Jared James, Tyler Neslony, Keith Curcio, Ronald Acuna, Dustin Peterson
I could spare 10,000 words singing the praises of Ronald Acuna, but it’s not really worth it at this point because it would be shocking to see him on this team past mid April. Moving on to the players that will be in Gwinnett for awhile, the best prospect in the outfield is Dustin Peterson. An unfortunate hamate injury delayed Peterson’s 2017 season debut and robbed him of power for the entire season, but prior to his struggles in August he was hitting over .280 with good peripherals. With the assumption that his power returns, as it usually begins to in year two with this injury, 2018 should be a major turn around season for Peterson and he should be a solid contributor to the Stripers. There may even be a spot in Atlanta for him at some point, though a lot would have to go right for him to earn that. Tyler Neslony and Jared James are both underrated prospects that could see big 2018 seasons. Neslony struggled in his time in Mississippi, but given his age and the expectation of performance in spring training (more of a wild guess, oops) I went ahead and gave him the bump once Acuna gets promoted (so mid-April).

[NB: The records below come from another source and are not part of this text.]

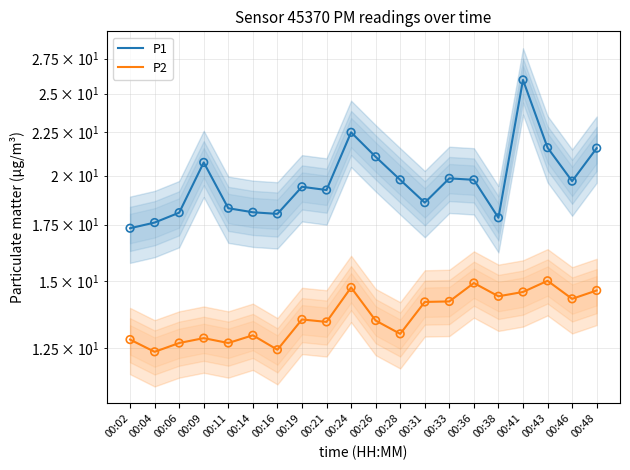

What is the total value across all series at 00:33?

34.0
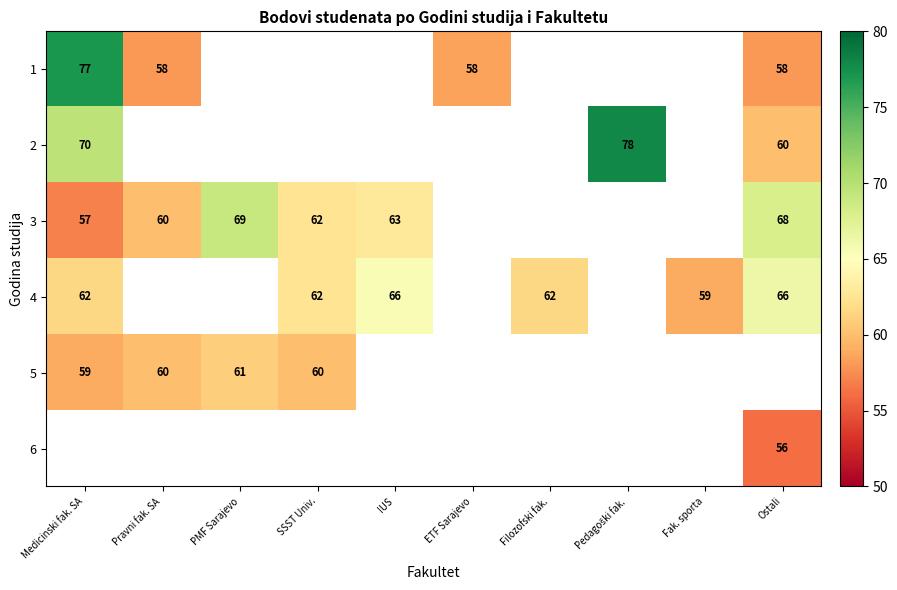

True or false: 2 has a value of 60 at Ostali.

True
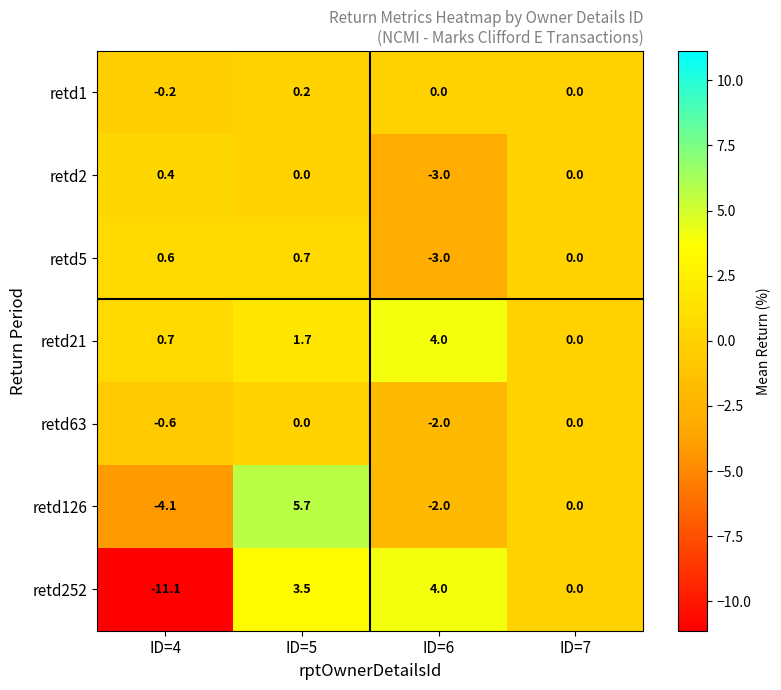

List the labels in order of retd5 value, largest first.

ID=5, ID=4, ID=7, ID=6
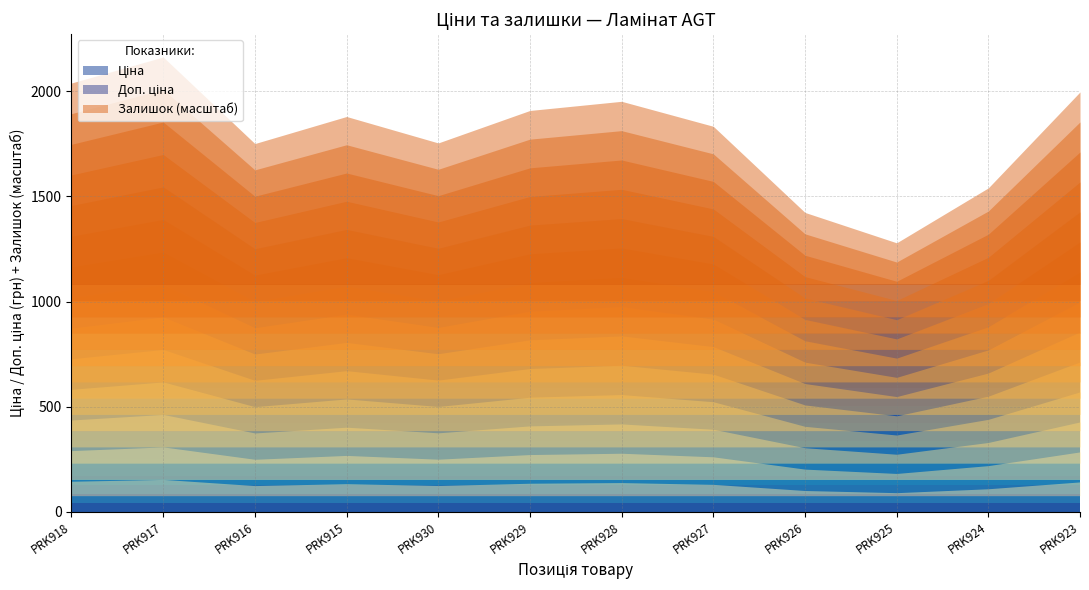

At Ламінат Marco Polo PRK915, list the series in order from largest to smallest.

Доп. ціна, Залишок, Ціна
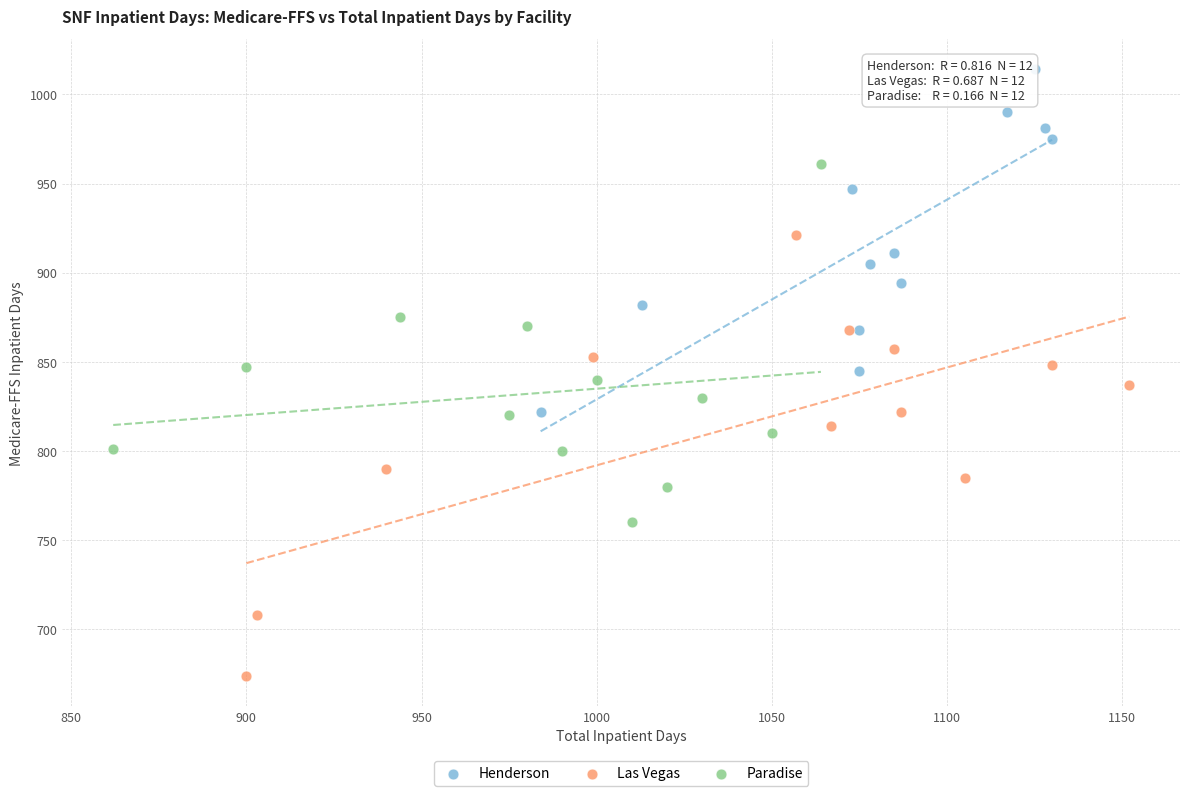

Which series reaches the minimum Y coordinate?

Las Vegas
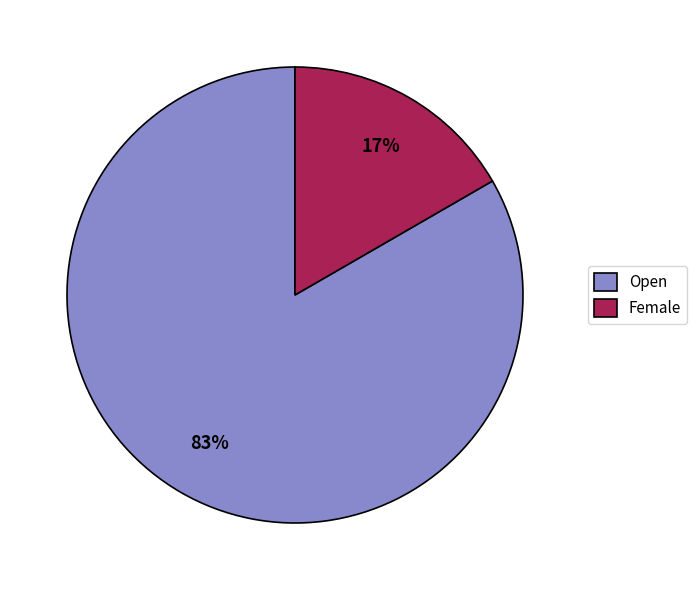

To the nearest percent, what percentage of the pie is Female?

17%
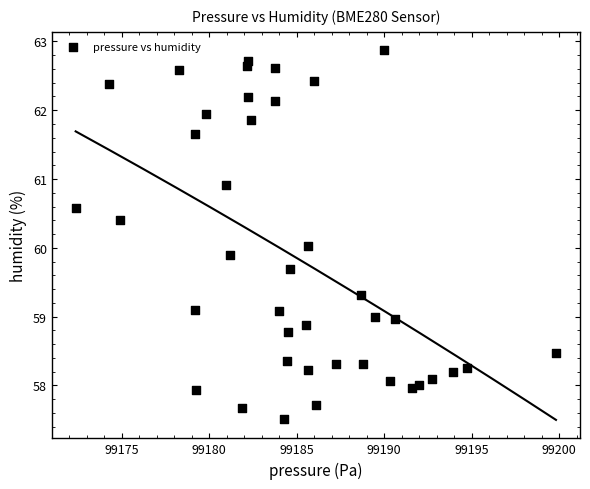

What is the range of Y values (max minus min)?

5.4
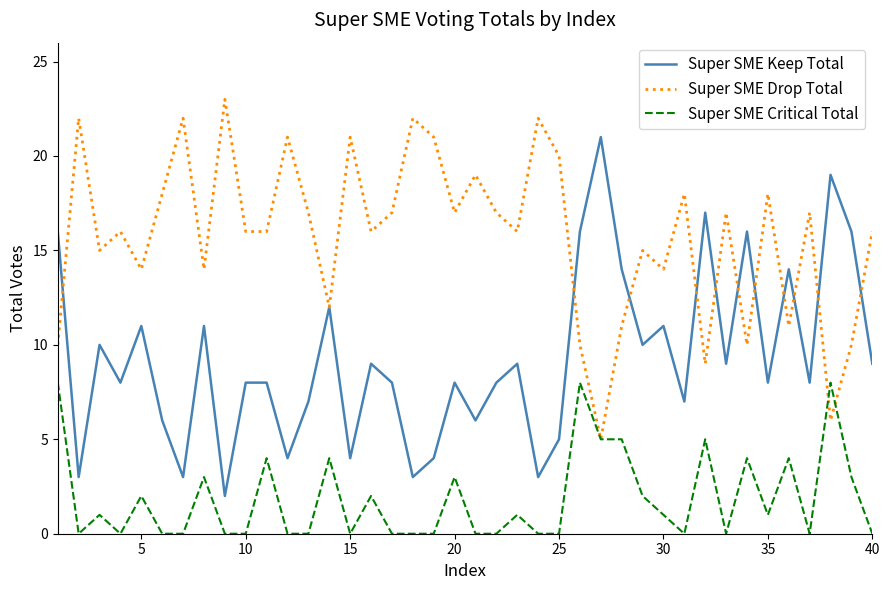

Count the number of categories in the chart.

40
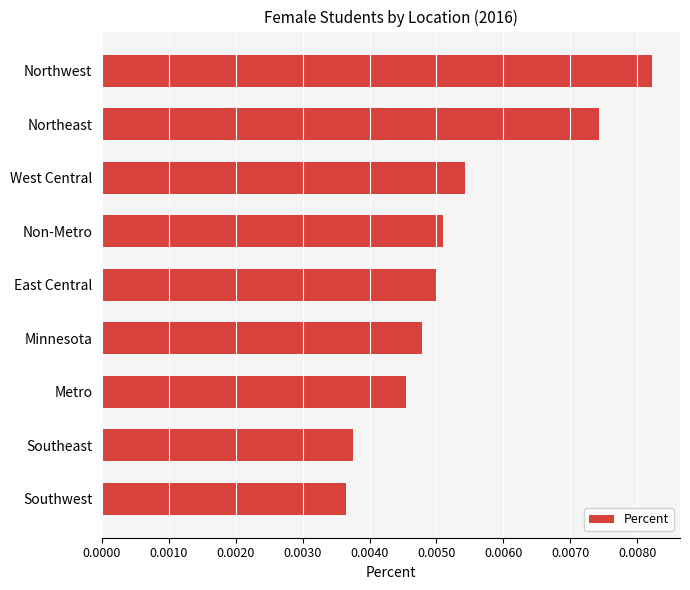

Count the values in the range 0 to 1.

9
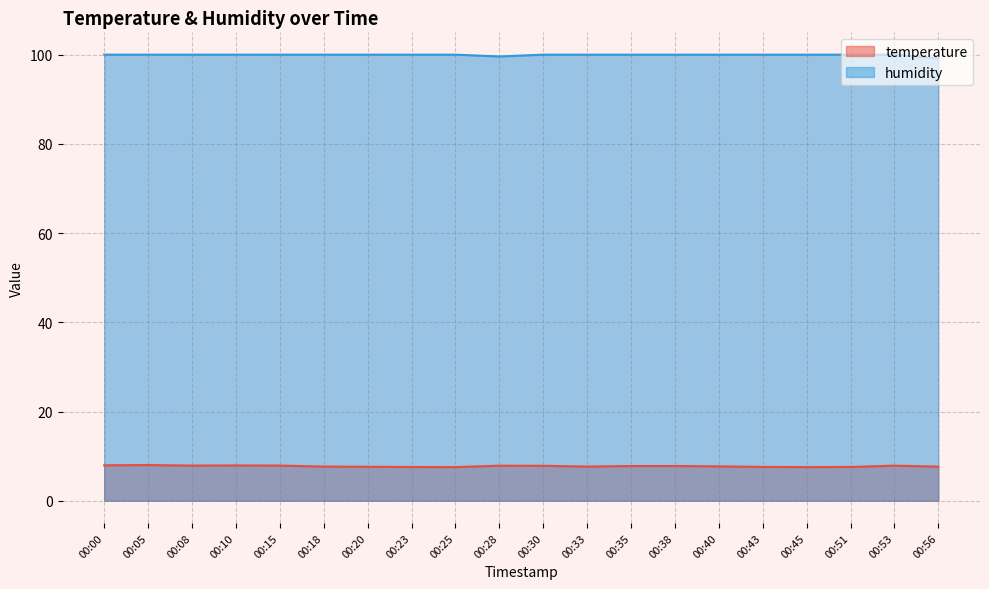

How many data points in humidity are less than 100?

2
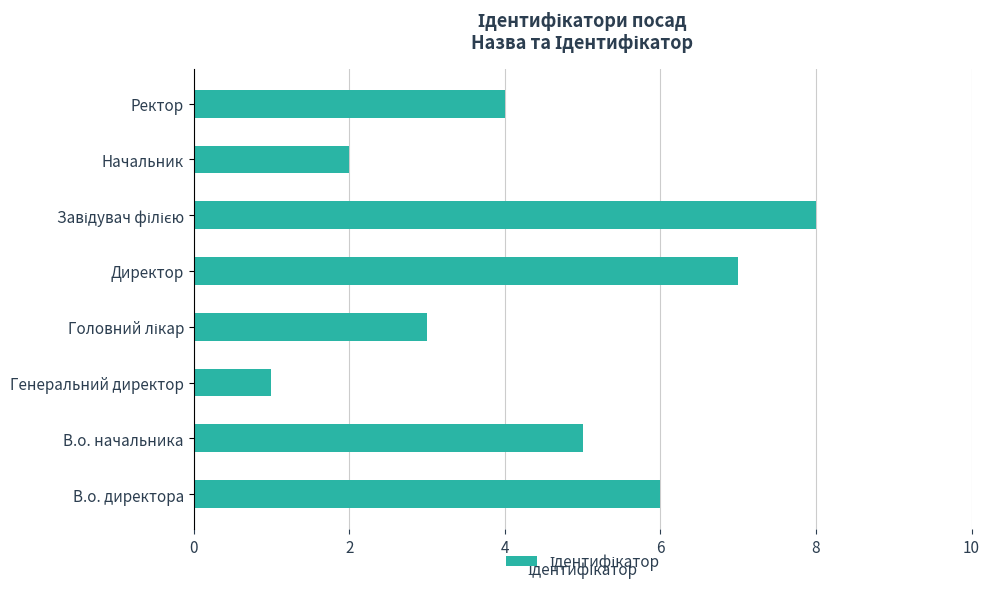

What is the change in value from Директор to Начальник?

-5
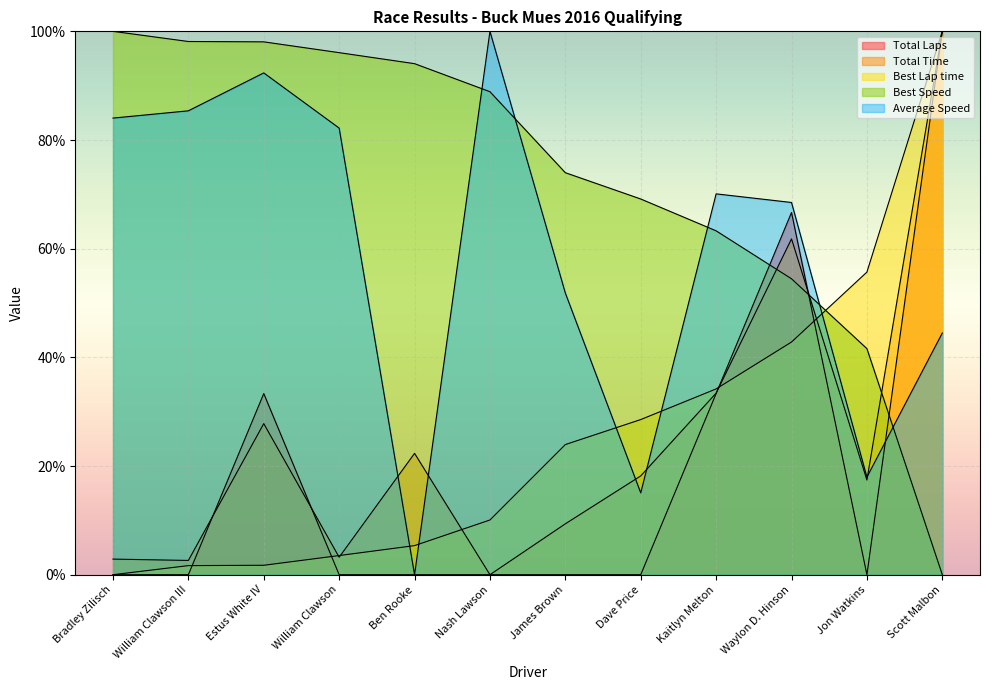

Where do Total Laps and Best Speed first cross each other?

Kaitlyn Melton and Waylon D. Hinson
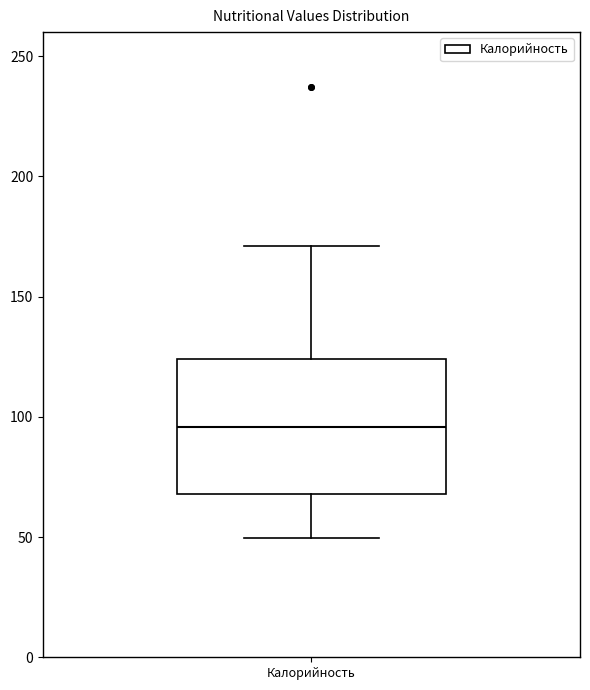

Where does the upper whisker of the box for Калорийность end on the y-axis? The values are not printed on the chart, so give them approximately, as read against the axis.

170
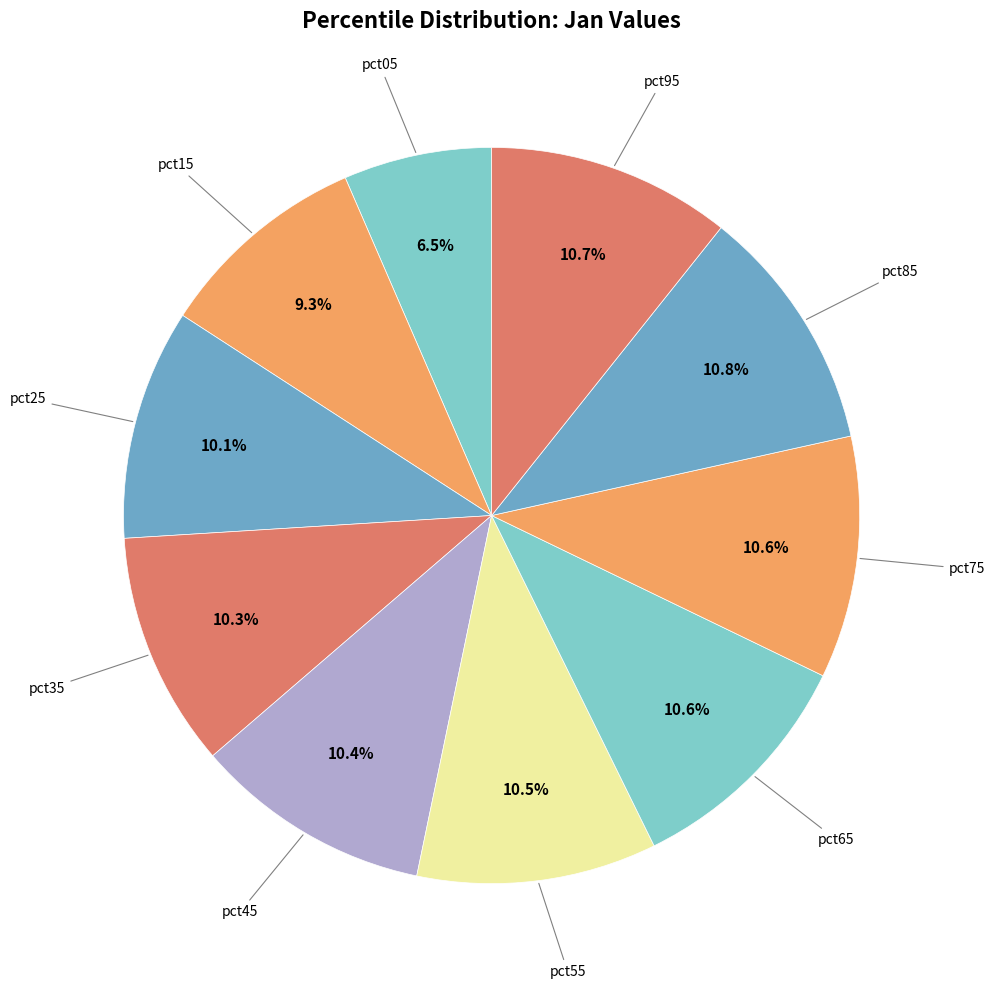

Count the number of slices in the pie.

10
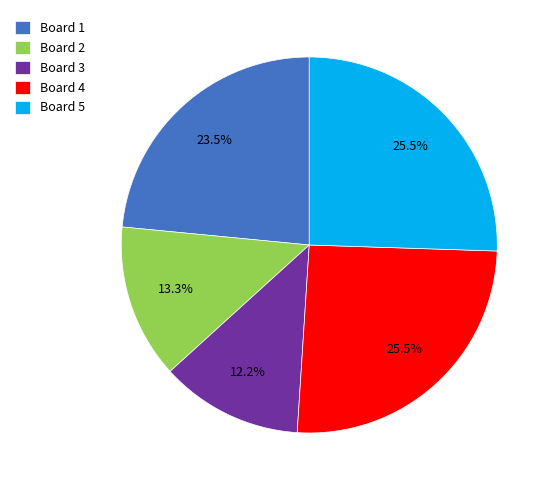

Between Board 5 and Board 2, which is larger?

Board 5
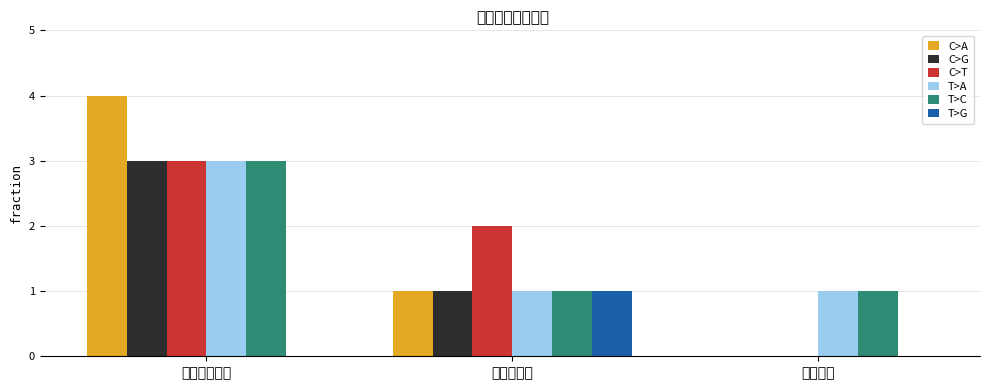

What is the difference between the T>C values at 浩创实验小学 and 新郑小学?

2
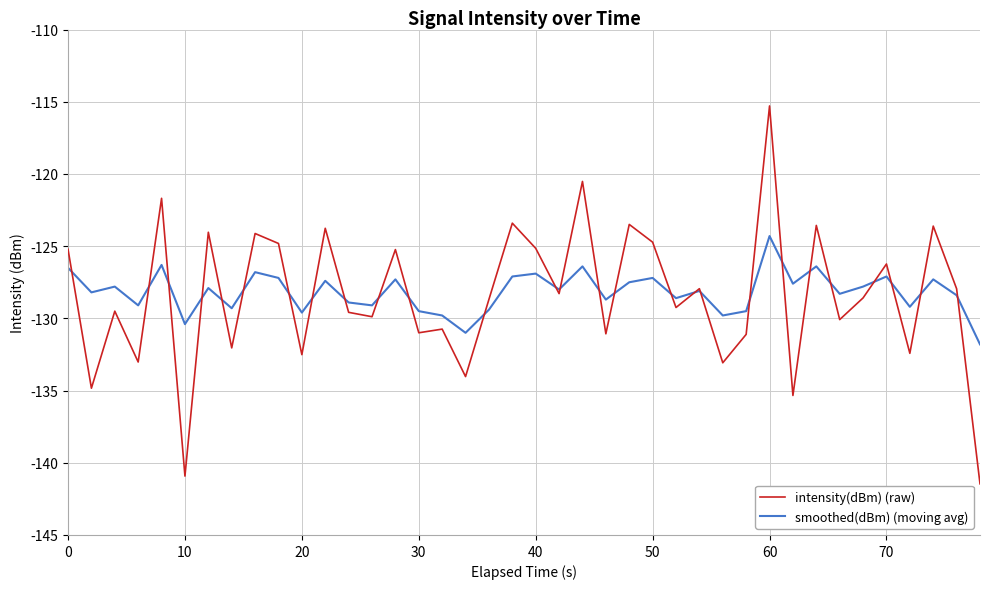

What is the minimum value shown in the chart?

-141.5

Neslony can hit and do so quite well, but his lack of a defensive home and power production may limit his ceiling. Jared James also fits that same mold in terms of power production issues, though he does play better on the defensive end. James posted a 122 wRC+ in the Southern League last year with a barely above sustainable BABIP, so the profile is there for him to produce at the major league level. James has to avoid the long slumps that brought down his numbers last season, and an increase in power production would be nice though unlikely at this stage.